TASK STATEMENT
Repeat word for word the passage of the ranch profile below, from "Jay and Angie" up to and including "fencing in place.".
** Start TEXT EXTRACT **
Jay Fox is looking forward to his first term as president of the Manitoba Cattle Producers Association with the same enthusiasm he has for ranching and for the same reason he and his wife, Angie, do what they do. At the end of the day, they hope that their contributions will in some way make a difference for their industry, community and family.
Having been a director for four years leading up to his election as president at the December annual general meeting, he’s well aware of twhat it will take to juggle time between association, farm and family matters. “We’re pretty good at long-distance problem solving already,” Jay says. As for chores, all he has to do is make sure the cows have enough feed set out to last the three or four days he’s away, then Angie takes care of the rest. At age 12, their son, Devon, is already an integral part of the day-to-day operations. Charlee is three, Porter is two and Major is six months.
He and Angie are equally proud of their family’s lifestyle and rural roots as they are of their Steadfast Ranch near Eddystone, in the heart of Manitoba’s cattle country. Angie was raised on a mixed farm near Edam, Sask., and Jay is a fourth-generation rancher. His grandparents and parents founded the Justamere ranch at Lloydminster. His brother has operated the ranch since his parents moved to Manitoba in the late 1990s to expand the land base so that each of the children would have an opportunity to farm if they chose to do so. “Mom and dad did pretty good — out of the six kids, four of us have our own places and the other two maintain interests in cattle,” he says.
Jay and Angie took over managing the Manitoba ranch in 2001 and have since purchased it. Currently, they run 400 Angus and Hereford commercial cows on a land base of 12,000 acres all in one block, which they figure will support three times as many cows once they have their rotational grazing system and fencing in place.
The couple was selected as Manitoba’s 2008 Outstanding Young Farmer. Most recently, they were part of the “doing the right things right” producer panel at the Manitoba Grazing School. Their method of operation has been to run their ranch with as little additional help as possible, Angie explains. This is part of the broader goal to manage expenses in a way that will allow them to improve and expand their operation without financial burden.
They review actual expenses
monthly and adjust their projections and budget accordingly. The annual routine involves going through the financials of the previous year, discussing their future goals, prioritizing their expansion plans and evaluating their quality of life.
Fortunately, they both really do love working the numbers — especially calculating rations. Jay rates the calculator on his cell phone right up there with the best inventions of all time.
“You have to know the numbers to bounce back if something doesn’t work or to know if it’s working in the first place — then you have to understand why it is working and continue to work to improve it,” he says. “You’ll save a lot by knowing numbers, for example, just knowing the weight of your animals can make a huge difference. From that, you can calculate the amount of feed you will need to get through the winter, or the summer.”
The rotational grazing system is in the beginning stages. Due to the scope and cost of the project, they want to make sure they get it right the first time so they’re not fencing, then having to re-fence. Grazing mentor Hugh Blair and Manitoba Agriculture farm production advisor Larry Fischer have been instrumental in helping them to get started on the right foot. Their ultimate goal is to graze the entire 12,000 acres and purchase whatever hay they require.
** End TEXT EXTRACT **
** Start STORED ROWS **
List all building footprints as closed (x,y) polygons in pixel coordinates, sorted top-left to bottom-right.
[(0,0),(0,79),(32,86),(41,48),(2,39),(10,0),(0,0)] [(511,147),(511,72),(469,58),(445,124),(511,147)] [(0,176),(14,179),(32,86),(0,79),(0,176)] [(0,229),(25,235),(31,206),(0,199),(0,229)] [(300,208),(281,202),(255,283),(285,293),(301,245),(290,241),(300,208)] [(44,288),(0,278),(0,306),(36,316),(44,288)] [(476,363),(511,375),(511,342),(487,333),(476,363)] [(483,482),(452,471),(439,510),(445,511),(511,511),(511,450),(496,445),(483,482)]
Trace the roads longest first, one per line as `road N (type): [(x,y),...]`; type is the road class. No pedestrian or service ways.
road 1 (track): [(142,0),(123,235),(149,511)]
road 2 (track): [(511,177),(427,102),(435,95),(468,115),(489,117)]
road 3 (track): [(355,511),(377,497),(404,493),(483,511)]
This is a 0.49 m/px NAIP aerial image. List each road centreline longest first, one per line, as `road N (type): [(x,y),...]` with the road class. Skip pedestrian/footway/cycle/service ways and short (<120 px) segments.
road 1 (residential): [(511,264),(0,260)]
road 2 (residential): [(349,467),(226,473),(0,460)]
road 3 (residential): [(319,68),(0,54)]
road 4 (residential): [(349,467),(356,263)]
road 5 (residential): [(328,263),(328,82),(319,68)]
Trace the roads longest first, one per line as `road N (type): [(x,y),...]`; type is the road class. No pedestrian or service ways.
** End STORED ROWS **
SOLUTION BELOW
Jay and Angie took over managing the Manitoba ranch in 2001 and have since purchased it. Currently, they run 400 Angus and Hereford commercial cows on a land base of 12,000 acres all in one block, which they figure will support three times as many cows once they have their rotational grazing system and fencing in place.